“I always knew that there was something wrong with me,” Wendy Odyniec said, as she brushed her dark hair back behind her ears and sipped her warm coffee. “A lot of years were spent just thinking I was crazy.”
Odyniec is just one of the 5.7 millions of Americans who have been diagnosed with bipolar disorder, also known as manic depression, according to the National Institute of Mental Health.
Bipolar disorder is caused by a chemical imbalance in the brain, which leads one to have extreme up and down moods. During the manic state of the illness sufferers tend to engage in behavior that can be considered risky or dangerous. It is in the depressive state that they feel upset with what they’ve done and in a sense, crash.
Odyniec is no stranger to either side of the illness.
“I always felt there was a hole inside of me and nothing could fill that hole up,” Odyniec said.
In an effort to fill up that hole, Odyniec turned to drugs and alcohol at the age of 11.
Being misdiagnosed as hyper, she was given Valium, which the doctors hoped would calm her down. By the age of 16, Odyniec and her friends were all taking the Valium, a way to combat their “hyper-activity.”
“It really wasn’t the right answer, but I didn’t know what was wrong with me and I wanted to feel better.”

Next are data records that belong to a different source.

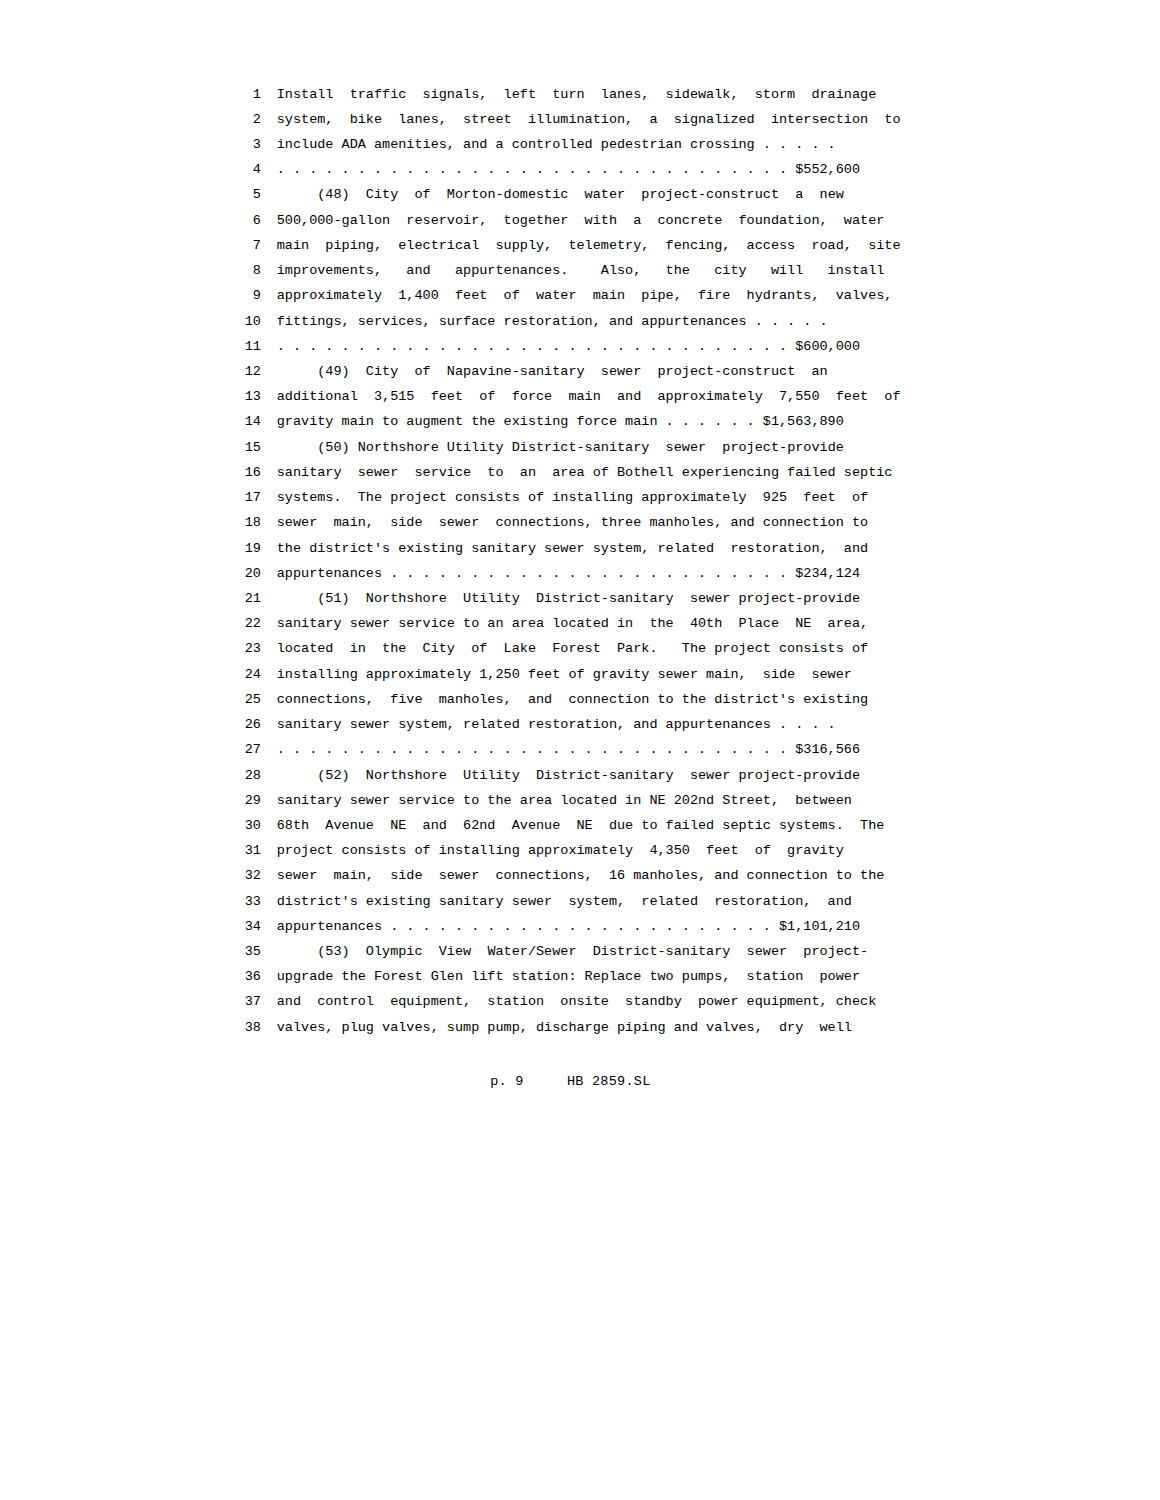| 1 | Install traffic signals, left turn lanes, sidewalk, storm drainage |
| 2 | system, bike lanes, street illumination, a signalized intersection to |
| 3 | include ADA amenities, and a controlled pedestrian crossing . . . . . |
| 4 | . . . . . . . . . . . . . . . . . . . . . . . . . . . . . . . . $552,600 |
| 5 | (48) City of Morton-domestic water project-construct a new |
| 6 | 500,000-gallon reservoir, together with a concrete foundation, water |
| 7 | main piping, electrical supply, telemetry, fencing, access road, site |
| 8 | improvements, and appurtenances. Also, the city will install |
| 9 | approximately 1,400 feet of water main pipe, fire hydrants, valves, |
| 10 | fittings, services, surface restoration, and appurtenances . . . . . |
| 11 | . . . . . . . . . . . . . . . . . . . . . . . . . . . . . . . . $600,000 |
| 12 | (49) City of Napavine-sanitary sewer project-construct an |
| 13 | additional 3,515 feet of force main and approximately 7,550 feet of |
| 14 | gravity main to augment the existing force main . . . . . . $1,563,890 |
| 15 | (50) Northshore Utility District-sanitary sewer project-provide |
| 16 | sanitary sewer service to an area of Bothell experiencing failed septic |
| 17 | systems. The project consists of installing approximately 925 feet of |
| 18 | sewer main, side sewer connections, three manholes, and connection to |
| 19 | the district's existing sanitary sewer system, related restoration, and |
| 20 | appurtenances . . . . . . . . . . . . . . . . . . . . . . . . . $234,124 |
| 21 | (51) Northshore Utility District-sanitary sewer project-provide |
| 22 | sanitary sewer service to an area located in the 40th Place NE area, |
| 23 | located in the City of Lake Forest Park. The project consists of |
| 24 | installing approximately 1,250 feet of gravity sewer main, side sewer |
| 25 | connections, five manholes, and connection to the district's existing |
| 26 | sanitary sewer system, related restoration, and appurtenances . . . . |
| 27 | . . . . . . . . . . . . . . . . . . . . . . . . . . . . . . . . $316,566 |
| 28 | (52) Northshore Utility District-sanitary sewer project-provide |
| 29 | sanitary sewer service to the area located in NE 202nd Street, between |
| 30 | 68th Avenue NE and 62nd Avenue NE due to failed septic systems. The |
| 31 | project consists of installing approximately 4,350 feet of gravity |
| 32 | sewer main, side sewer connections, 16 manholes, and connection to the |
| 33 | district's existing sanitary sewer system, related restoration, and |
| 34 | appurtenances . . . . . . . . . . . . . . . . . . . . . . . . $1,101,210 |
| 35 | (53) Olympic View Water/Sewer District-sanitary sewer project- |
| 36 | upgrade the Forest Glen lift station: Replace two pumps, station power |
| 37 | and control equipment, station onsite standby power equipment, check |
| 38 | valves, plug valves, sump pump, discharge piping and valves, dry well |
p. 9 HB 2859.SL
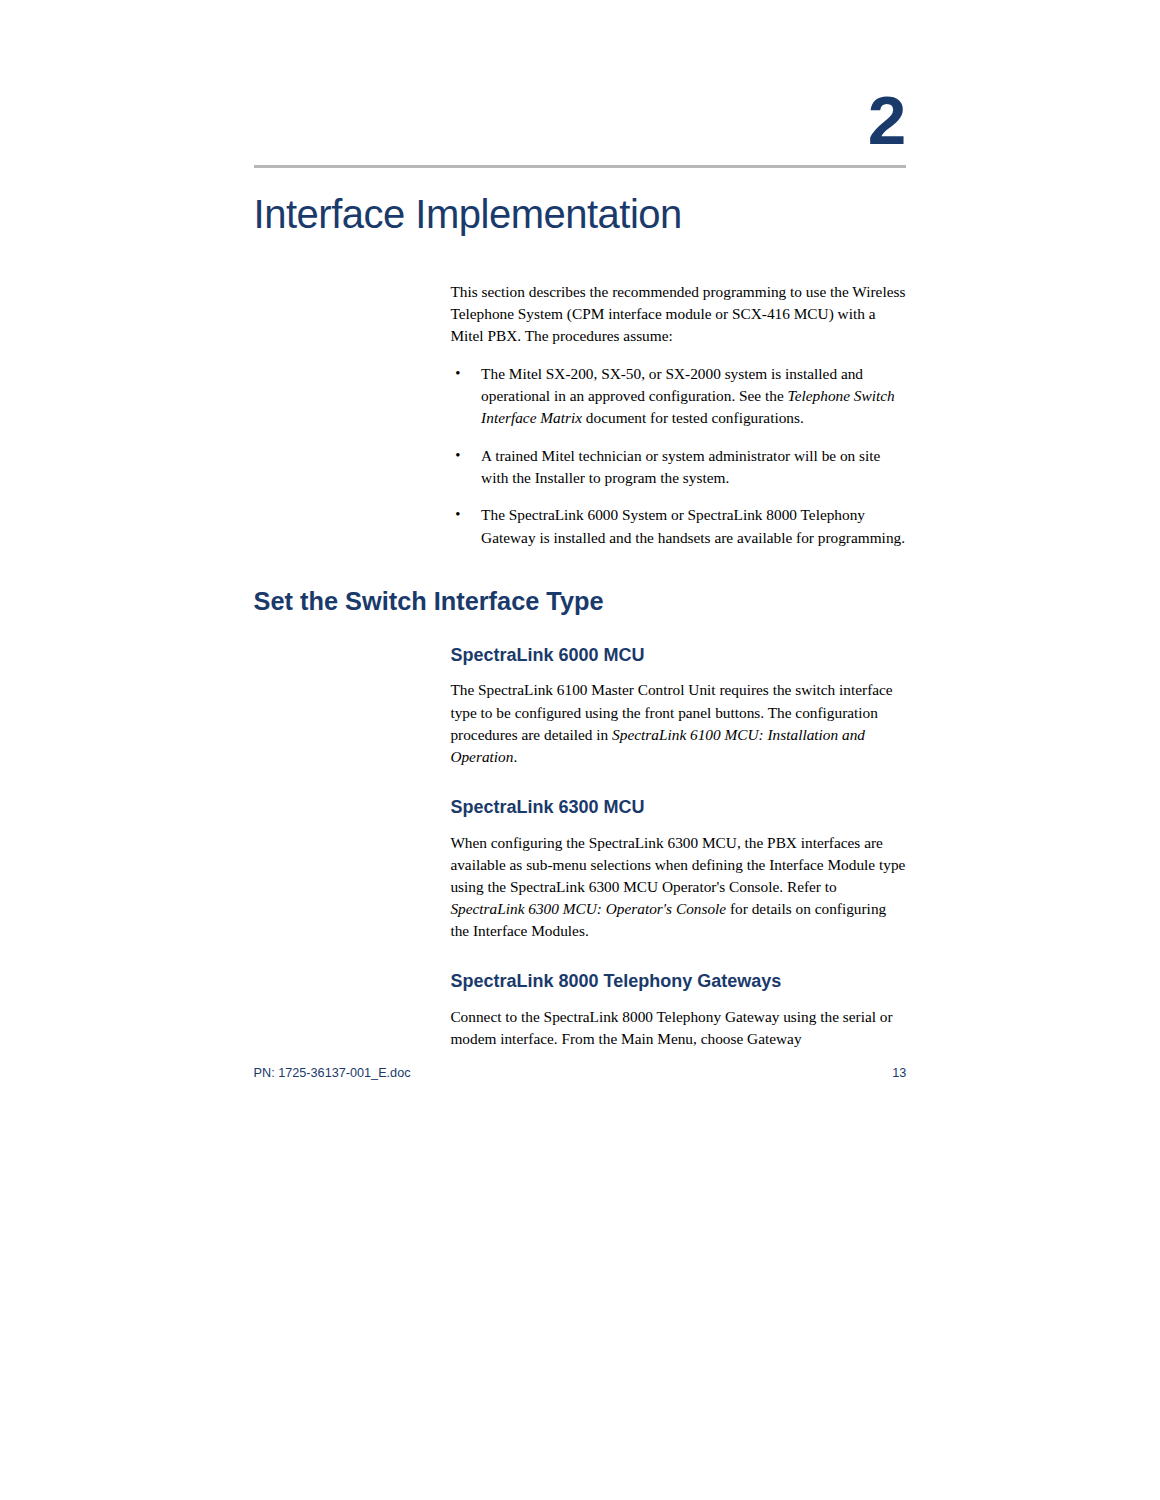2
Interface Implementation
This section describes the recommended programming to use the Wireless Telephone System (CPM interface module or SCX-416 MCU) with a Mitel PBX. The procedures assume:
The Mitel SX-200, SX-50, or SX-2000 system is installed and operational in an approved configuration. See the Telephone Switch Interface Matrix document for tested configurations.
A trained Mitel technician or system administrator will be on site with the Installer to program the system.
The SpectraLink 6000 System or SpectraLink 8000 Telephony Gateway is installed and the handsets are available for programming.
Set the Switch Interface Type
SpectraLink 6000 MCU
The SpectraLink 6100 Master Control Unit requires the switch interface type to be configured using the front panel buttons. The configuration procedures are detailed in SpectraLink 6100 MCU: Installation and Operation.
SpectraLink 6300 MCU
When configuring the SpectraLink 6300 MCU, the PBX interfaces are available as sub-menu selections when defining the Interface Module type using the SpectraLink 6300 MCU Operator's Console. Refer to SpectraLink 6300 MCU: Operator's Console for details on configuring the Interface Modules.
SpectraLink 8000 Telephony Gateways
Connect to the SpectraLink 8000 Telephony Gateway using the serial or modem interface. From the Main Menu, choose Gateway
PN: 1725-36137-001_E.doc 13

At 36, Odyniec hit the bottom. Subsiding into a major depression caused doctors to finally diagnose her properly. Upon being medicated for depression and having it produce the opposite effects, doctors were able to tell Odyniec the cause of that hole she felt and the ups and downs she experienced since she was 11.
Bipolar disorder can begin anywhere from the early childhood years up until the age of 50. It does not discriminate against race, gender or social class. It is found in all different types of people from all parts of the world and of all varying statuses, according to the National Institute of Mental Health. Since the illness is caused from a chemical imbalance, it also carries a genetic link. Those with parents or relatives who have the disorder are also likely to inherit the illness.
Despite increasing knowledge and medical advances, society still looks down upon mental health illness and does not fully understand it.
“People say to you ‘Just snap out of it.’ Well, you can’t just snap out of it. It doesn’t work that way. I think that’s the thing that bothers me the most. I don’t choose to be this way.”
Everyone may experience a depression or mood swings within the course of their life, but consistency and extremity in this trend may constitute for concern. You will see the typical ups and downs that everyone will encounter, in bipolar patients. It is a cause for concern when the shifts in moods become more extreme and occur on a regular basis, according to Dr. Anthony Tomasco, professor of psychology.
Some of these shifts in moods have caused Odyniec to do things such as paint her entire ceiling in black, overturn her fully set dinner table and simply walk out and leave the hospital in which she was being held after a confrontation with the police.
A steady use of the prescription medication lithium and regular visits with her psychologist have helped Odyniec live with and stabilize her illness. In addition, Odyniec uses laughter as a means of coping.
“What else can I do? You have to be able to laugh at yourself. Crying is not going to get me anywhere.”
With the proper medication and treatment, those with bipolar disorder are able to live a regular life.
“People will say to me all the time ‘I would never know you’re bipolar.’ I’m not embarrassed about being bipolar. If you had diabetes, would you be embarrassed? If you had cancer, would you be embarrassed? You would want to get help. So, I’m not embarrassed.”
That hole inside of Odyniec, which she desperately tried to fill since the age of 11 still resides, but in a different way.
“I was always trying to fill that hole up. I think I’ll always have it, but now I know what it is.”